Dataset records:
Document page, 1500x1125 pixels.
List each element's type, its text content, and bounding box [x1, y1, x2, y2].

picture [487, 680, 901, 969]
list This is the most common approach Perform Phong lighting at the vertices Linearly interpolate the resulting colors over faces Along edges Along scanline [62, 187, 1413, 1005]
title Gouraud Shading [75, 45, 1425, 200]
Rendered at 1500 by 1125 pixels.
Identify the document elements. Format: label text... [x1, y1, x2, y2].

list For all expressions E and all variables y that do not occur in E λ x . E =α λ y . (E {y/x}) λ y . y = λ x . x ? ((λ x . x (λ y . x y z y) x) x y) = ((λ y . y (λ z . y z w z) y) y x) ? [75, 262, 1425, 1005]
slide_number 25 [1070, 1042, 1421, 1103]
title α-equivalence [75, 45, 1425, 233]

### WORK TASK
Reproduce all of the data exactly as given.

### RESPONSE TO THIS EXERCISE
Document page, 1500x1125 pixels.
List each element's type, its text content, and bounding box [x1, y1, x2, y2].

picture [487, 680, 901, 969]
list This is the most common approach Perform Phong lighting at the vertices Linearly interpolate the resulting colors over faces Along edges Along scanline [62, 187, 1413, 1005]
title Gouraud Shading [75, 45, 1425, 200]
Rendered at 1500 by 1125 pixels.
Identify the document elements. Format: label text... [x1, y1, x2, y2].

list For all expressions E and all variables y that do not occur in E λ x . E =α λ y . (E {y/x}) λ y . y = λ x . x ? ((λ x . x (λ y . x y z y) x) x y) = ((λ y . y (λ z . y z w z) y) y x) ? [75, 262, 1425, 1005]
slide_number 25 [1070, 1042, 1421, 1103]
title α-equivalence [75, 45, 1425, 233]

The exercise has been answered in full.